After reading recaps and reports of commencement speech after commencement speech, what seems to be a trend this year was the blunt advice of the notable leaders who are encouraging the graduating class to “be the change [they] wish to see in the world,” which was first made famous by Gandhi.
They were telling students to put their money (or their actions in most cases) where their mouth was by encouraging students who said that they would like America to offer better housing options for more reasonable prices to become construction contractors and work to build those efforts, literally.
Speakers were also advocating for graduates to realize that if they want cheaper products, but improved working conditions for employees, new procedures were going to need to be created by human resource personnel and they’ll need engineers to keep researching alternative production.

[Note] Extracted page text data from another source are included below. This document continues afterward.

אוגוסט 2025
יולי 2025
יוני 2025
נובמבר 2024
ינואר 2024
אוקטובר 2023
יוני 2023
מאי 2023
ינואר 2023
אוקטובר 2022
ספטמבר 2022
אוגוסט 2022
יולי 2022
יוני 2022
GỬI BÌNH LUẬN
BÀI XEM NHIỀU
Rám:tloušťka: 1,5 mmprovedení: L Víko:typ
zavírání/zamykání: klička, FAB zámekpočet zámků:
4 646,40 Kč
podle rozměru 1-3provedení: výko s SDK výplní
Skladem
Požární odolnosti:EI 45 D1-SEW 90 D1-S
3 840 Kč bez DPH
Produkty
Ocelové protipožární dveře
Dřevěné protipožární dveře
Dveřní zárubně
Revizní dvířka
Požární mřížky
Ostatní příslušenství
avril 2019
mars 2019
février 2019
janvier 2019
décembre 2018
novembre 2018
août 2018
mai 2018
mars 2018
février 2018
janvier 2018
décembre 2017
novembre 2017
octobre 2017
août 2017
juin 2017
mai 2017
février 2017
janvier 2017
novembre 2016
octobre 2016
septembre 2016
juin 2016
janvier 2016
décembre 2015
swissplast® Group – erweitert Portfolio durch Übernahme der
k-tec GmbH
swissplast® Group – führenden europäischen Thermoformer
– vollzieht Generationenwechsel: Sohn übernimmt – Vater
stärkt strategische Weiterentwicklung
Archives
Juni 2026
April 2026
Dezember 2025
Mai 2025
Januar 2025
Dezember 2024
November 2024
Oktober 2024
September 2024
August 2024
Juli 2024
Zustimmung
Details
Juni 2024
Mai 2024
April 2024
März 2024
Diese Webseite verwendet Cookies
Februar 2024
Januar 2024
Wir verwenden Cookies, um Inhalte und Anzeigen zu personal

They want students, who are advocating for more affordable services and products for the masses, to figure out better, more efficient ways of production and improved means of getting those products from the factories to the consumers and with a lower cost.
They want graduates to also realize that America has come a long way from the industrial age, and that new technology has progressed our nation into a state of high expectations but low initiative. Comparing that by the end of the 20th century, more Americans had Internet access than those at the beginning of the century who were connected to a sewage line or had running water.
So as graduates embark on their careers, the speakers remind them that the power is within them, and that they don’t need big business or government agencies to assist them in achieving their dreams.
After all, the Wright brothers were the ones to give this country the wings to soar, not the Federal Aviation Administration.